Scène
Publié le 16.06.2017
Cher journal,
Tu n’es pas la seule chose imaginaire de mon existence; se tient sous mon crâne, chaque jour, un nombre parfois préoccupant de conversations inventées, souvent avec les mêmes personnes - comme, je le crois bien, la plupart de nos semblables. Une bonne partie de ces conversations sont d’ailleurs des disputes, où je m’attribue plus de répartie que je n’en aurais en réalité. Les chats qui observent les oiseaux derrière une fenêtre fermée claquent parfois des dents de frustration; et beaucoup de ces entretiens irréels ressemblent à cet exutoire.
Beaucoup de ces échanges où je me donne à moi-même la réplique en parodiant un autre finissent par se ressembler.
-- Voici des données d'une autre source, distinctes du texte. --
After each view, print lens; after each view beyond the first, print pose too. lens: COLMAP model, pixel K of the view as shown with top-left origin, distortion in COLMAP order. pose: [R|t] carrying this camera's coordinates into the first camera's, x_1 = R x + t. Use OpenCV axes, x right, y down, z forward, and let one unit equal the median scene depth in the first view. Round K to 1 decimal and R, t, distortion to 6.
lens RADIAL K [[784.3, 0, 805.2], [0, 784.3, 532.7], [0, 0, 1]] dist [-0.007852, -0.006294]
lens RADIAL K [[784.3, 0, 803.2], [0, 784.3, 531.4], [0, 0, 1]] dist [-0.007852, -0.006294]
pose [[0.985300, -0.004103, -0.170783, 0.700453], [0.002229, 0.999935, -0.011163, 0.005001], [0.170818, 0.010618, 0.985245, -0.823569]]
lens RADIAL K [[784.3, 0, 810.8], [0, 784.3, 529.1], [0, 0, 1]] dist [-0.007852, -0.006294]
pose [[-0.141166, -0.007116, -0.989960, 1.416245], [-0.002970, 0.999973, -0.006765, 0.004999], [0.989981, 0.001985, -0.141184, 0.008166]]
Je les commence par instinct, sans même m’en rendre compte; et quand enfin je prends conscience que je m’y livre à nouveau, j’hésite entre m’efforcer de penser à autre chose ou tenter d’améliorer ce qui, bien des fois, m’apparaît comme une saynète convenue; et j’ai l’impression d’avoir sous mon crâne tout un mauvais théâtre, rempli de cabotins, dirigé par un metteur en scène aveugle à sa propre pompe, et qui rejoue à l’envie les criardises d’un dramaturge amateur; et je suis moi-même chacun à la fois de ces personnages insupportable, en plus de la personne dont j’imagine les réponses; les acteurs, le régisseur, l’auteur, les personnages du drame.
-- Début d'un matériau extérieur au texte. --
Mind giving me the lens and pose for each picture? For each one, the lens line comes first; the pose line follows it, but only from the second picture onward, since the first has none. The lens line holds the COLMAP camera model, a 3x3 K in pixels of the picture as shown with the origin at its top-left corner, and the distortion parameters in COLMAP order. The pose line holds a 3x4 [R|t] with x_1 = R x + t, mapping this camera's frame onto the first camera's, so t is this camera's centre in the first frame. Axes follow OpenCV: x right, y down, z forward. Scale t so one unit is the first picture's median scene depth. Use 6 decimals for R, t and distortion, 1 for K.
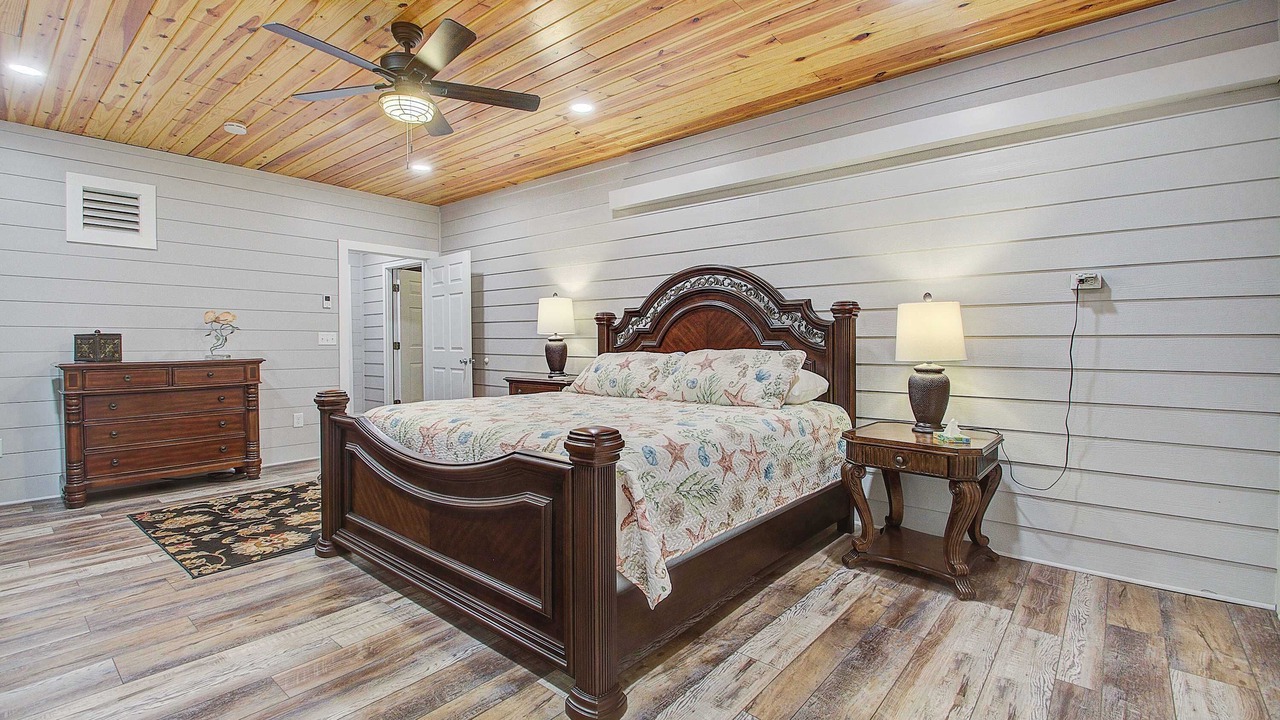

J’ai beau être lucide sur la médiocrité de tout cela, je dois avouer y prendre parfois un plaisir coupable, et, comme dans les demi-rêves qui nous parviennent quand nous sommes presque réveillés, et que nous pouvons légèrement contrôler, j’enfile toute la galerie de costume qui m’encombre, et je transforme l’essentiel des gens que je connais en autant de marionnette que je peux faire jouer sur la scène; jusqu’à ce qu’écoeuré par une si mauvaise fiction, qui ne décolle pas de la réalité en partant du bon angle, je finisse par avoir une véritable et piteuse conversation avec moi-même, désormais seul; mais, si je cesse d’imaginer une scène, des rideaux et un lustre, je ne suis pas tout à fait sûr d’être vraiment sorti du théâtre. Peut-être que l’espèce de cellule soudaine dans laquelle je me trouve n’est jamais qu’un sacrifice à la mode des représentations épurées - ce qui ne garantit pas d’échapper au vaudeville, ce qui sonne faux sur les planches sonnera faux sur le béton.
Je crois qu’il faut que je m’emploie à chasser les autres de ma tête; ou plutôt, cesser d’y parler à leur place. Mais j’ai déjà tenté !, cher journal, quand bien même je crois que la confession est une pratique inqualifiable, de te transformer en directeur de ma conscience, ou au moins en témoin sur lequel je pourrais bâtir mon propre et ultérieur procès, et c’est te détourner de ta nature. Aussi ne t’encombrerais-je pas plus avec les promesses d’ivrogne que je me fais parfois. Il me semble que ce nouveau projet d’épouillement de ma pensée vient surtout de l’horreur que je ressens à l’idée d’être moi-même peut-être un personnage dans la tête des autres; sans doute aussi mal écrit que ceux que j’héberge dans mes colloques intérieurs. Mais peut-être devrais-je avoir plus peur de ceux qui, passé les paroies qu’eux seuls peuvent franchir, se révèlent d’excellents dramaturges; ceux chez qui je suis plus vrai que nature.
De toute façon, je crois que je n’ai jamais aimé le théâtre.